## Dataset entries
|---|
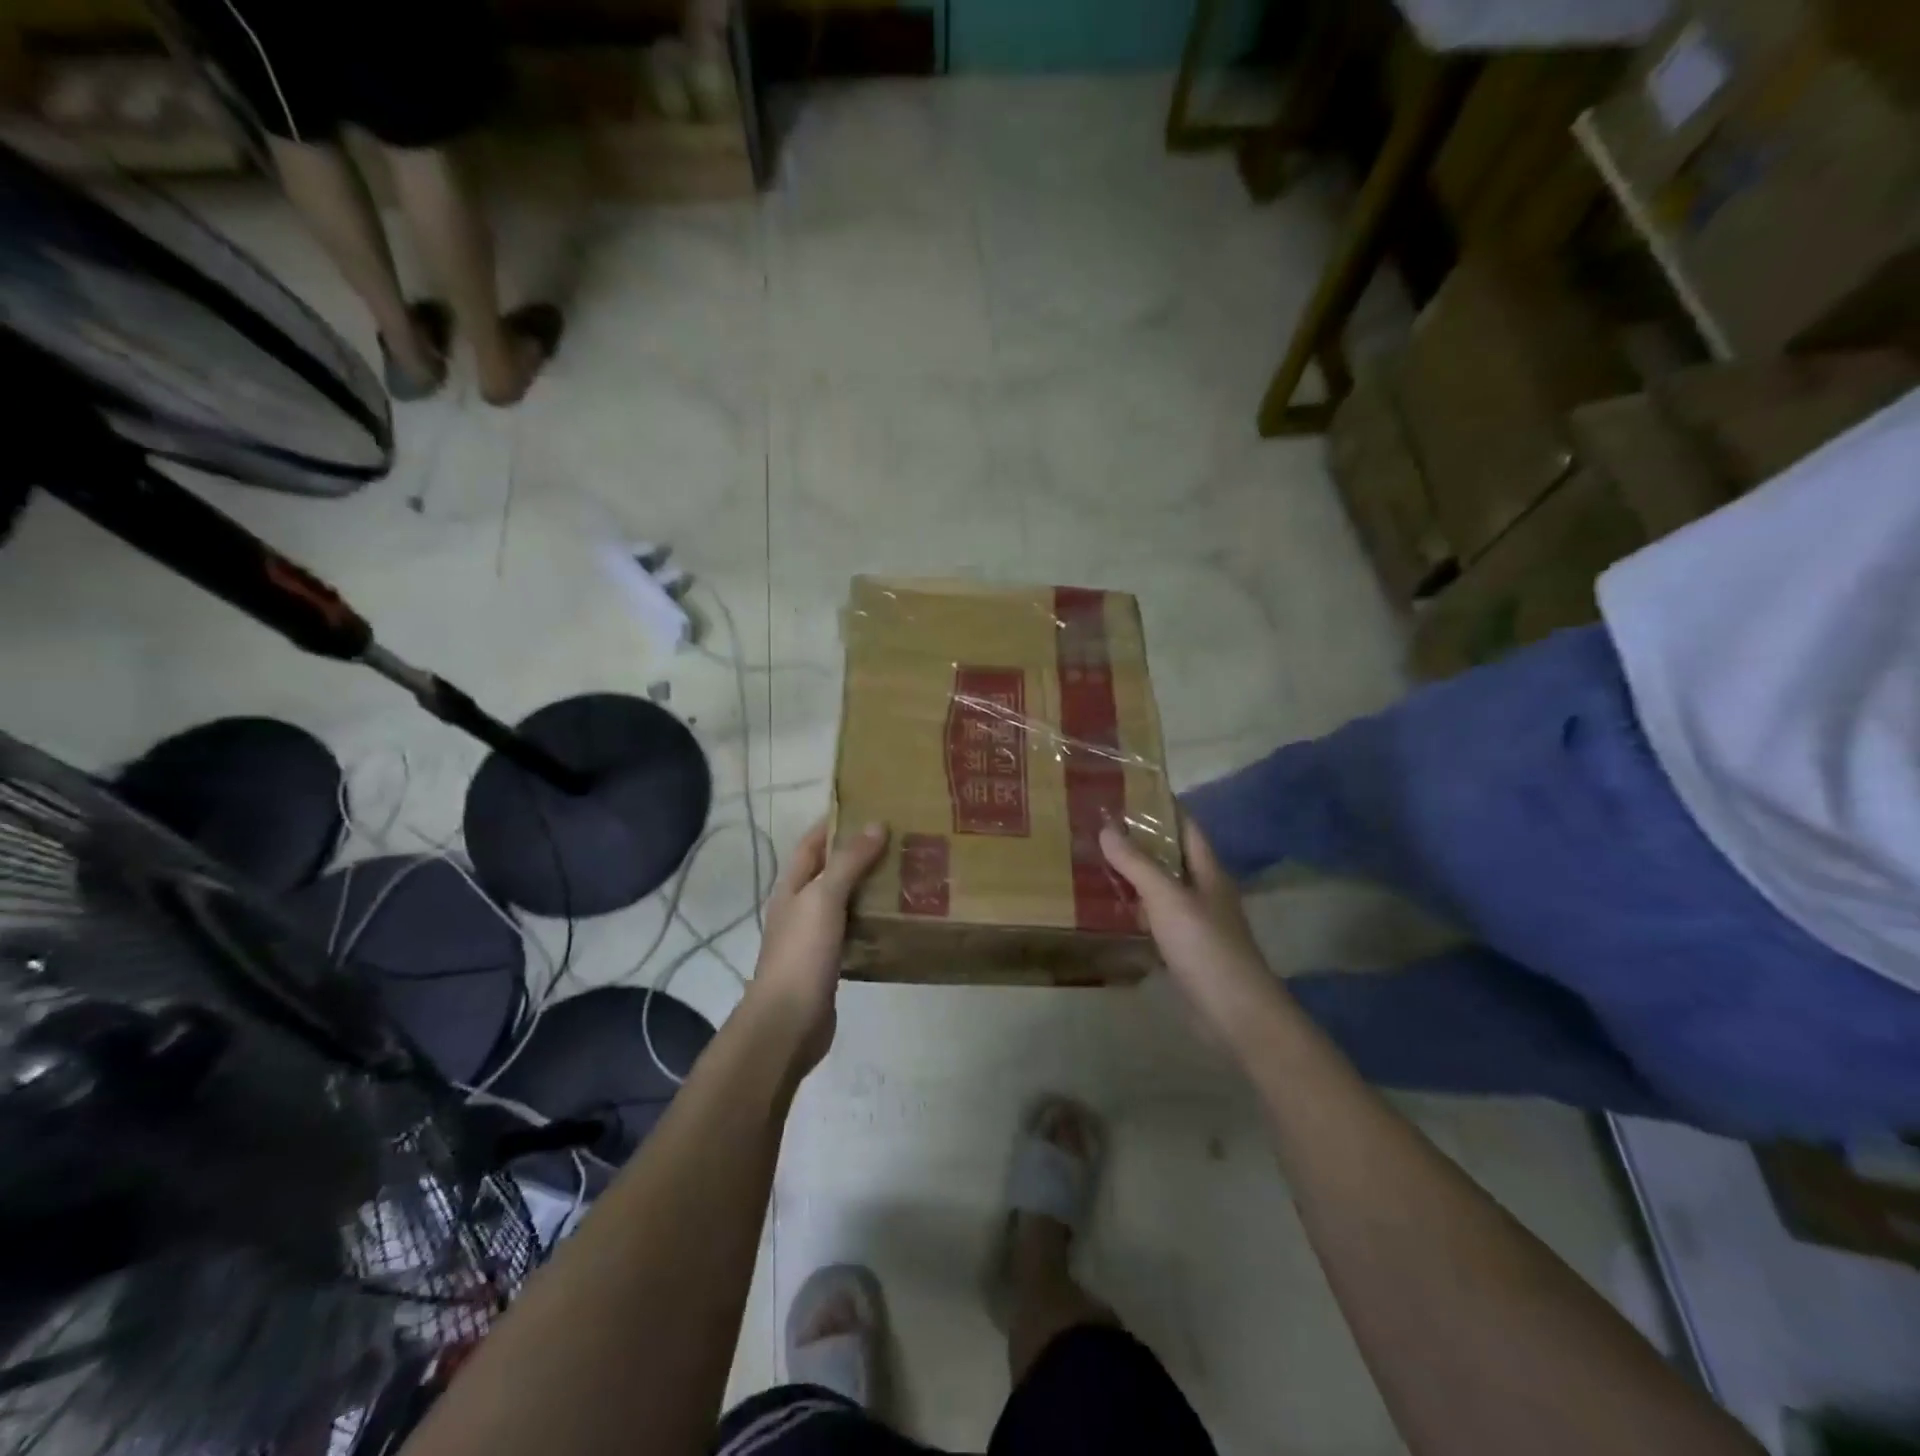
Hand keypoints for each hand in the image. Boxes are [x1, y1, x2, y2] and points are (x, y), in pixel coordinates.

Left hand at [748, 818, 888, 1070]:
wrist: (788, 1023)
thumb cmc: (802, 953)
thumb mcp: (824, 898)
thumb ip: (849, 862)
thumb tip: (876, 824)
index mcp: (792, 886)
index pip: (812, 843)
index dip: (834, 822)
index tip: (869, 806)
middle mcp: (801, 907)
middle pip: (831, 870)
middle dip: (860, 854)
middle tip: (900, 839)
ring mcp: (815, 937)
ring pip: (846, 901)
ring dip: (870, 887)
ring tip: (907, 871)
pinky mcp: (830, 962)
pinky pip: (855, 931)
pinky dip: (873, 921)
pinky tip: (898, 918)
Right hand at [1100, 818, 1282, 1042]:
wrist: (1235, 1012)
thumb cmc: (1205, 946)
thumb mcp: (1167, 898)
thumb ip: (1137, 864)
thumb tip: (1107, 827)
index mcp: (1208, 871)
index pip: (1186, 826)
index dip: (1162, 807)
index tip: (1127, 792)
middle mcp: (1204, 891)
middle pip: (1172, 857)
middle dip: (1141, 841)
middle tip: (1099, 826)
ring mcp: (1196, 923)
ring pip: (1162, 889)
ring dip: (1135, 876)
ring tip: (1094, 861)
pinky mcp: (1185, 951)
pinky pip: (1156, 920)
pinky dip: (1135, 911)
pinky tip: (1109, 910)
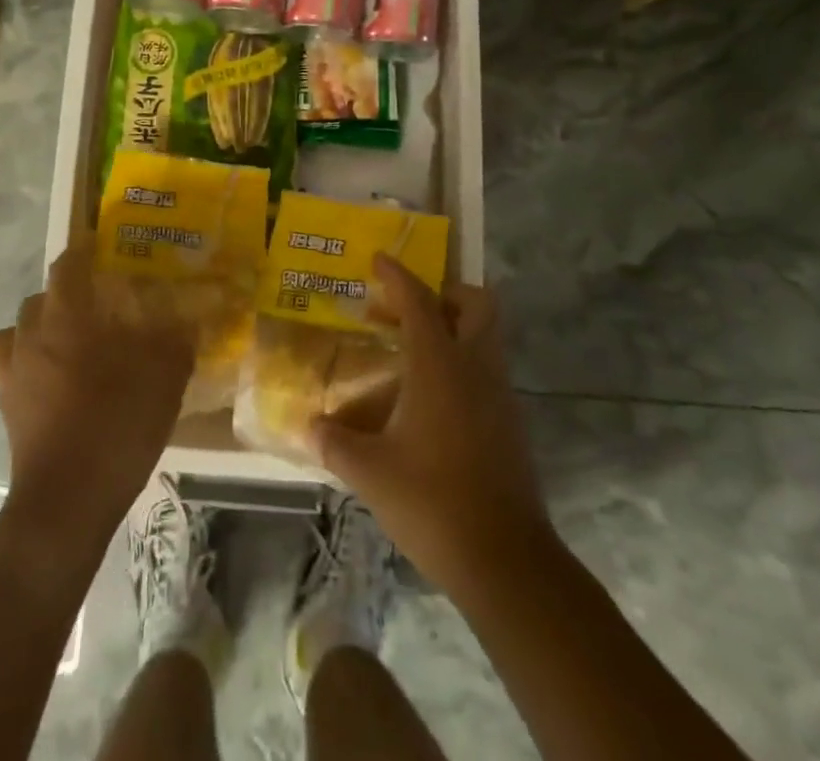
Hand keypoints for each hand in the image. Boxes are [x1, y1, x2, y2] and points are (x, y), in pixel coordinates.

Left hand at [0, 248, 193, 542]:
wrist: (67, 499)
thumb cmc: (117, 426)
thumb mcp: (163, 379)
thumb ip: (176, 340)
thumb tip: (188, 316)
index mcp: (67, 318)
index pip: (67, 265)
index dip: (84, 250)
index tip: (102, 246)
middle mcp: (32, 335)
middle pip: (42, 297)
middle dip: (67, 293)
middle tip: (99, 303)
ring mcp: (12, 372)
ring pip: (20, 329)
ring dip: (42, 325)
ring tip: (70, 339)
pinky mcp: (6, 404)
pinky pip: (10, 365)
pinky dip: (27, 359)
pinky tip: (51, 376)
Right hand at [312, 256, 552, 599]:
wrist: (505, 560)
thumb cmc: (432, 502)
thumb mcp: (369, 472)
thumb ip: (334, 442)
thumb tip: (309, 426)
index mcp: (439, 365)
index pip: (418, 301)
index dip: (397, 275)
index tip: (378, 259)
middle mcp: (475, 367)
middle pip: (476, 304)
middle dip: (445, 293)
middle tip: (408, 309)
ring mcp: (500, 394)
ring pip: (486, 336)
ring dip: (454, 328)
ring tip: (413, 351)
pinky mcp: (510, 423)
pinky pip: (487, 370)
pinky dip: (463, 364)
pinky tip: (432, 398)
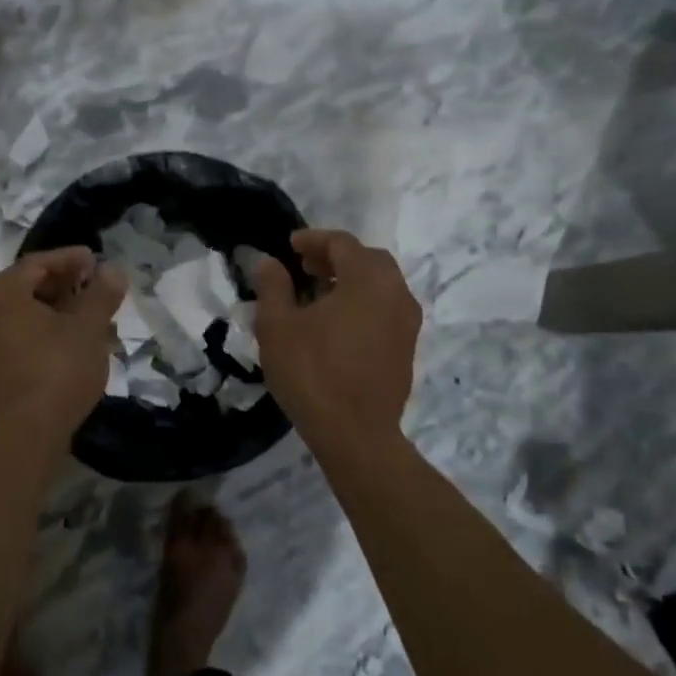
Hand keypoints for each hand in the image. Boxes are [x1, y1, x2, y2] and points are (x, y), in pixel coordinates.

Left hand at [0, 247, 127, 443]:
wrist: (24, 434)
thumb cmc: (57, 369)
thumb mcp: (88, 326)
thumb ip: (101, 293)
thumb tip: (112, 270)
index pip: (39, 263)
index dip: (72, 259)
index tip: (98, 261)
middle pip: (29, 287)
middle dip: (67, 288)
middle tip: (97, 291)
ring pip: (24, 314)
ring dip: (58, 313)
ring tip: (93, 320)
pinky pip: (16, 337)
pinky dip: (43, 333)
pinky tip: (72, 344)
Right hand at [251, 229, 421, 446]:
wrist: (356, 435)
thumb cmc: (312, 373)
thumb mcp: (278, 326)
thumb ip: (272, 285)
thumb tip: (268, 261)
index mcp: (368, 280)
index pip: (342, 243)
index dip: (313, 239)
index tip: (289, 246)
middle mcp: (396, 294)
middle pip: (368, 259)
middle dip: (335, 257)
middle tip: (304, 266)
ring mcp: (407, 323)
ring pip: (380, 285)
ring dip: (351, 279)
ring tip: (318, 292)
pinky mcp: (407, 348)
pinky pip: (386, 308)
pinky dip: (363, 302)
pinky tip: (336, 322)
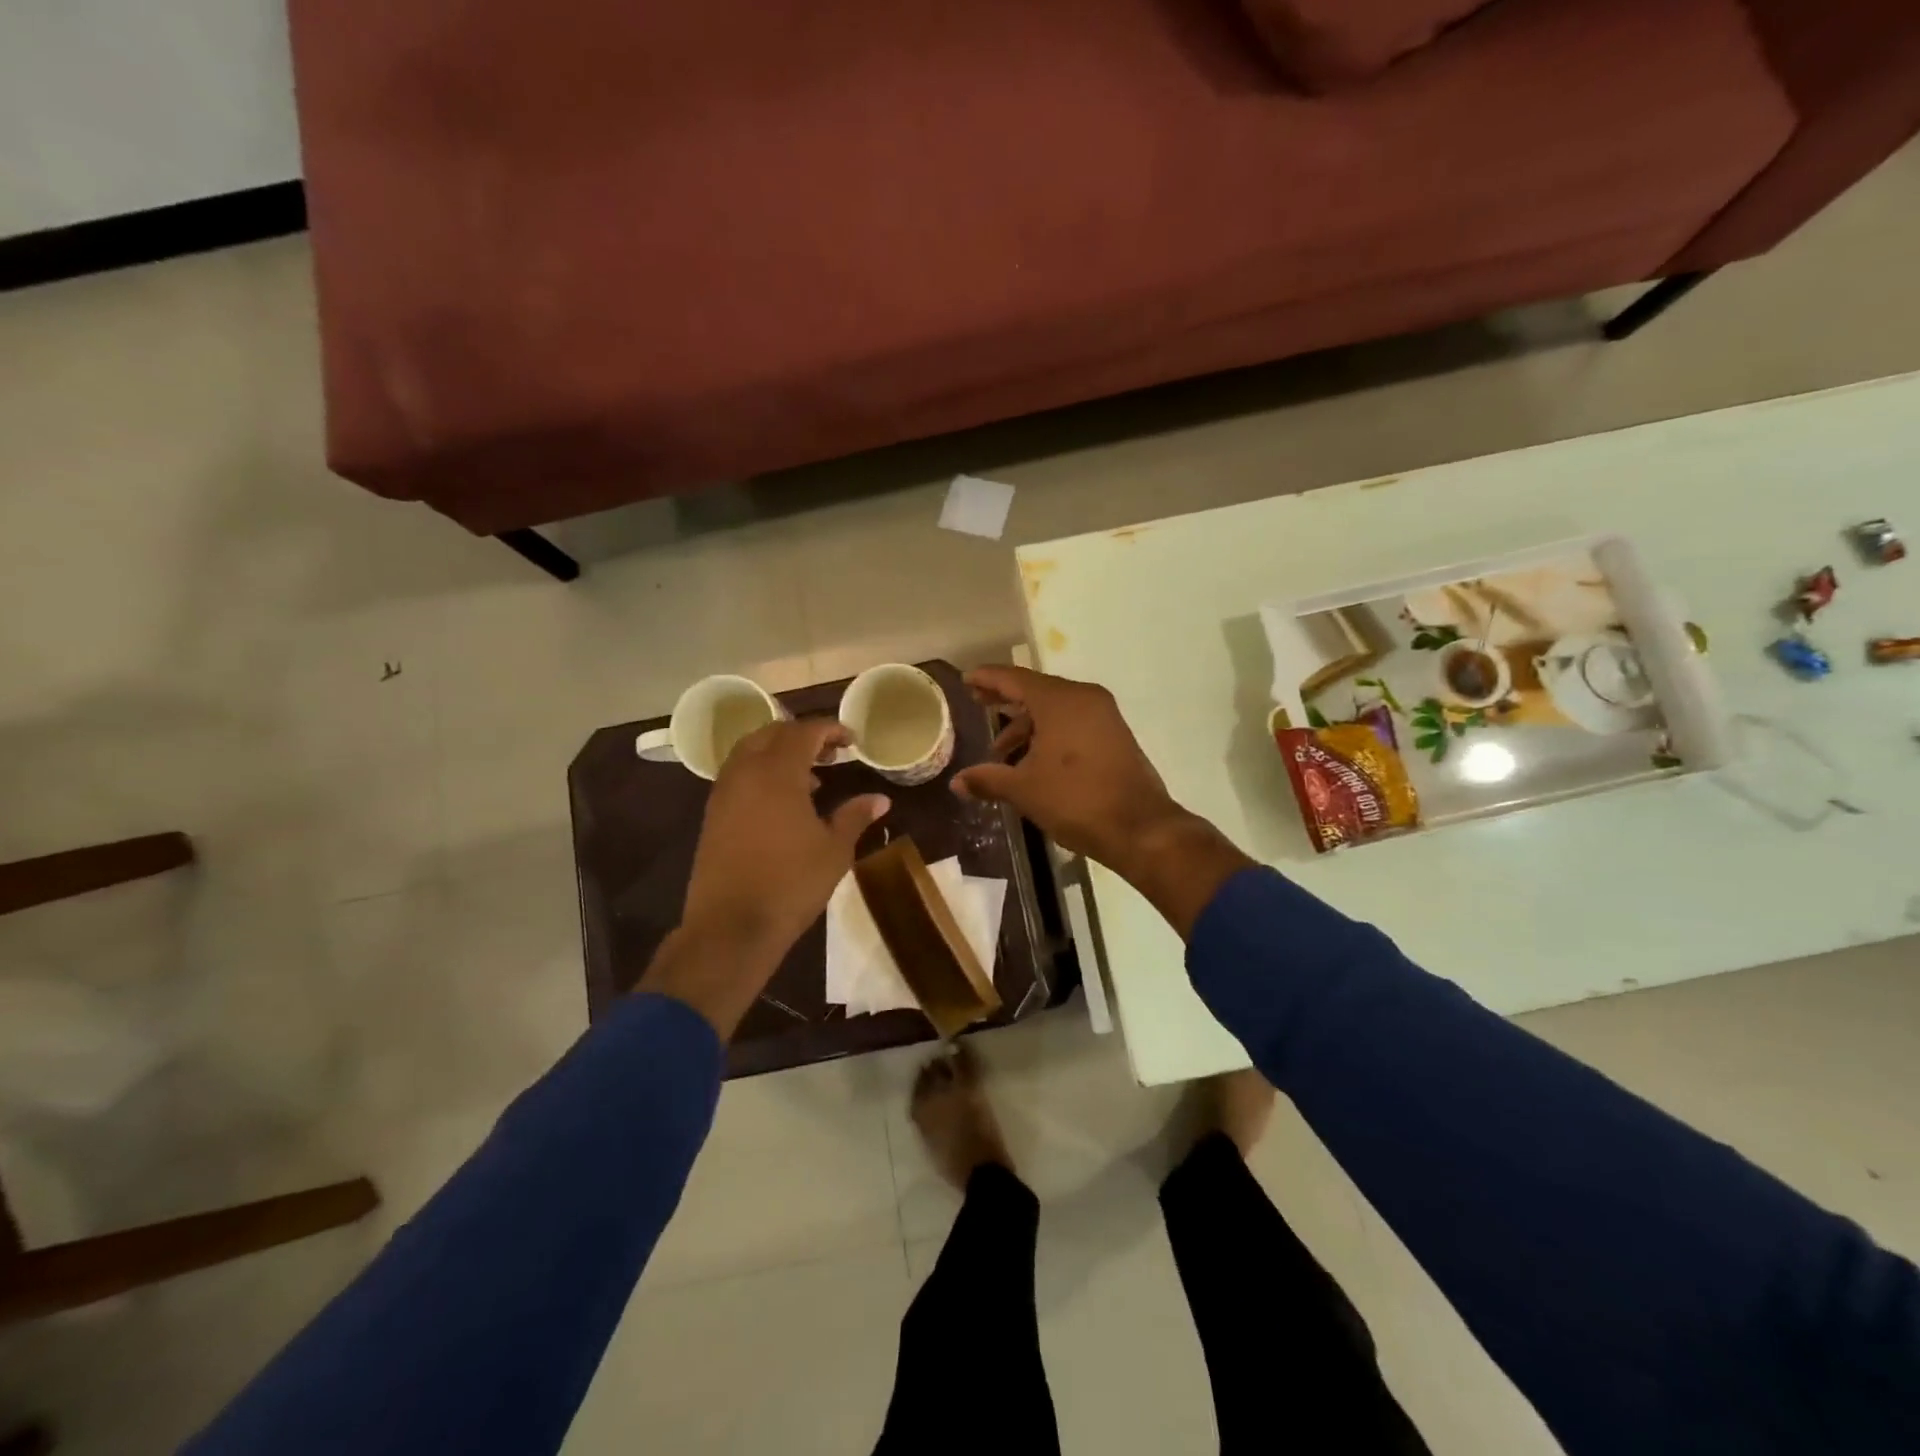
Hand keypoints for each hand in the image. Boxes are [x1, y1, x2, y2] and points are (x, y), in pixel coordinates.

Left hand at [643, 718, 888, 1036]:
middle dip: (802, 736)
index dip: (830, 729)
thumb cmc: (791, 883)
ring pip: (750, 752)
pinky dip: (761, 774)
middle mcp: (745, 772)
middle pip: (772, 734)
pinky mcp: (713, 815)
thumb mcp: (834, 850)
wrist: (732, 926)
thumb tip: (880, 799)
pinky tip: (782, 803)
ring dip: (779, 754)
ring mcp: (723, 793)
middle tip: (830, 753)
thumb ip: (855, 816)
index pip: (804, 732)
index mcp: (777, 772)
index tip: (852, 741)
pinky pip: (738, 776)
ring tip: (810, 779)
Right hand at [950, 666, 1250, 936]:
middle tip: (978, 703)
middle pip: (1036, 690)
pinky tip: (1032, 760)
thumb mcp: (1024, 790)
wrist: (1140, 828)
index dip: (988, 678)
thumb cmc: (1076, 801)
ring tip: (1001, 752)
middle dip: (1006, 699)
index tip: (966, 679)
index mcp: (1060, 701)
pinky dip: (1049, 733)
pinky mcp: (1115, 735)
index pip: (1015, 679)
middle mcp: (1084, 698)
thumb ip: (988, 779)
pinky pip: (1073, 723)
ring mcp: (1104, 716)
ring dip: (1027, 725)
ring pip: (1056, 709)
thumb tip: (956, 783)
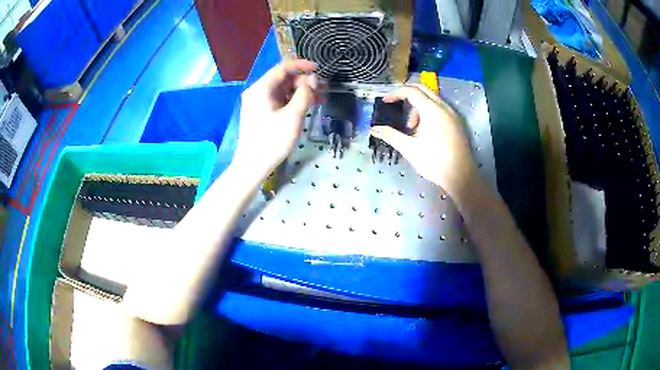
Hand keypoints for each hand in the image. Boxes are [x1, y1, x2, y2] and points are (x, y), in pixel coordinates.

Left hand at [233, 60, 320, 180]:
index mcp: (261, 89)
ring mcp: (259, 103)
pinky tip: (309, 106)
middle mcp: (258, 92)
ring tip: (321, 99)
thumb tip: (313, 79)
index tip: (319, 69)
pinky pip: (280, 101)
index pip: (282, 68)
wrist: (252, 166)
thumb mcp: (292, 116)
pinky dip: (294, 101)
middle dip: (304, 82)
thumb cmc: (272, 140)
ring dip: (302, 92)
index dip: (301, 66)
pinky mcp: (262, 113)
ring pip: (283, 90)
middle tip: (323, 89)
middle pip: (283, 79)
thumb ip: (305, 94)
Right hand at [370, 85, 477, 195]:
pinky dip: (428, 112)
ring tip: (411, 127)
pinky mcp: (457, 123)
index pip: (411, 91)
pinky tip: (425, 131)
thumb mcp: (409, 148)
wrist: (461, 176)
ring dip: (418, 106)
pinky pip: (440, 108)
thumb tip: (373, 129)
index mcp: (431, 110)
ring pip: (432, 99)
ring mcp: (452, 114)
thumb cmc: (434, 161)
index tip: (385, 101)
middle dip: (407, 95)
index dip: (396, 93)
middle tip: (396, 105)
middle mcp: (443, 107)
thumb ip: (390, 135)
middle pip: (423, 89)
|---|
Report each line in the entries where the string "Left" occurs.

## Your response
Left hand at [748, 818, 888, 1070]:
Left hand at [0, 248, 193, 542]:
Left hand at [0, 247, 127, 443]:
Left hand at [643, 718, 888, 1036]:
Left hand at [233, 60, 320, 180]:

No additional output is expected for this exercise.